Each voxel or function value is often a scalar, although gradient values may be precomputed as well and stored alongside it. This value may represent some property of the underlying system or anatomy in the case of medical/scientific imaging, such as proton density in MRI. To be more useful in visualization, we need to map it to a color and opacity using a transfer function. The job of the transfer function is to highlight interesting features in the range of possible values. For example, bone or certain tissues distinguishable by scalar value could be mapped to high opacity, while air would typically be given zero opacity. Now that we have a means of obtaining color/opacity values, we can start to render the volume.
One approach to rendering is called direct volume rendering, where the volume data itself is used without transforming it into a different form:
- Ray marching: This is an image-based method, where each pixel corresponds to a ray from the viewer into the scene containing the volume. Rendering consists of stepping along the ray and accumulating the color/opacity contribution from each point.
- Texture slicing: This method uses proxy geometry in the form of slices through the volume as a way to optimize the process of composition on modern graphics hardware tuned for blending large amounts of texture-mapped geometry.
Another approach is transforming the volume into a polygonal/mesh representation, often using the marching cubes algorithm. This is seen in a number of voxel-based games with 'smooth' geometry and can be done on the fly in modern hardware.
Volumetric rendering refers to a technique for generating a visual representation of data that is contained in a three dimensional space (volume). Examples of this are atmospheric effects such as smoke and fog and techniques applied to scientific visualization such as marching cubes to generate surfaces from volumetric data. In marching cubes, data is represented as voxels, but in the sense that we store some floating point value in a structured grid in three dimensions.
Volume rendering is contrasted with Surface rendering because the data that is being rendered is coming from a three dimensional data set rather than a two dimensional data set (a surface). In surface rendering, we are only concerned with the effects of lighting interacting with a material at a surface and how to best describe the color at a particular surface. In volume rendering, we are interested in some data at a given location in 3D space, and we must figure out how to convey its meaning visually.
For example, if we wanted to render cigarette smoke, we might use a volume rendering technique known as ray marching. We shoot a ray into our scene, and then we move slowly along the ray. At each step, we see how much smoke density there is at that particular position in 3D space based on some data set. From this density, we can choose how much opacity this sample contributes to the final pixel value.

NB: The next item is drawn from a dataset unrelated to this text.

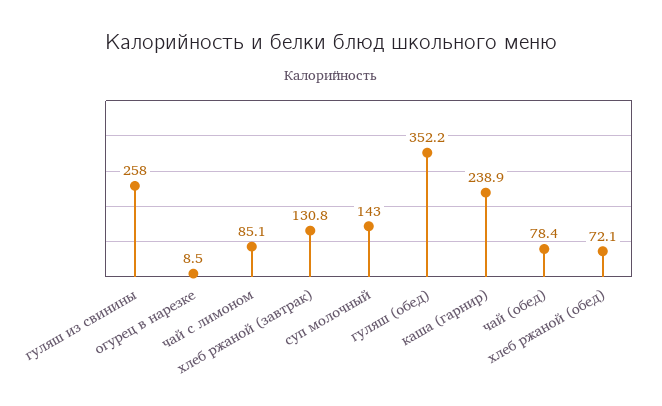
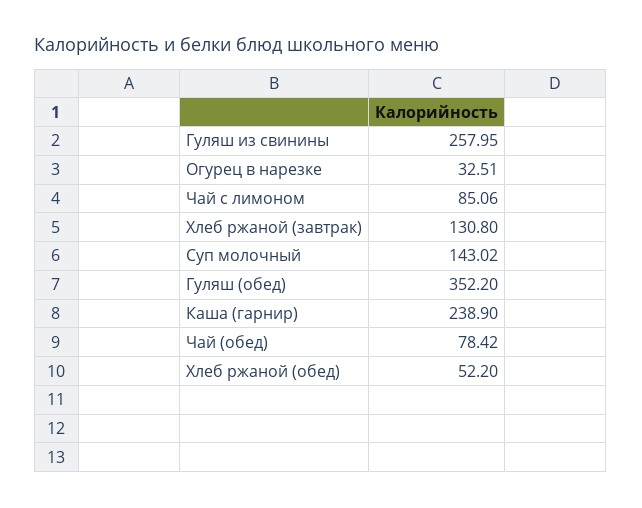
огурец в нарезке: 8.5 -> 32.51
хлеб ржаной (обед): 72.1 -> 52.2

In terms of game development, my experience tells me that volume rendering is rarely used. Dealing with three dimensional data sets and the algorithms used for getting good visual results are usually detrimental to real-time performance both in terms of memory and computational efficiency. The advantages of volume rendering come from their use in the scientific computing community and their ability to very accurately depict data in a visual way. There is a saying in computer graphics that "if something looks right, it is right". This saying gains criticism in the scientific visualization community where "if it is right, it is right".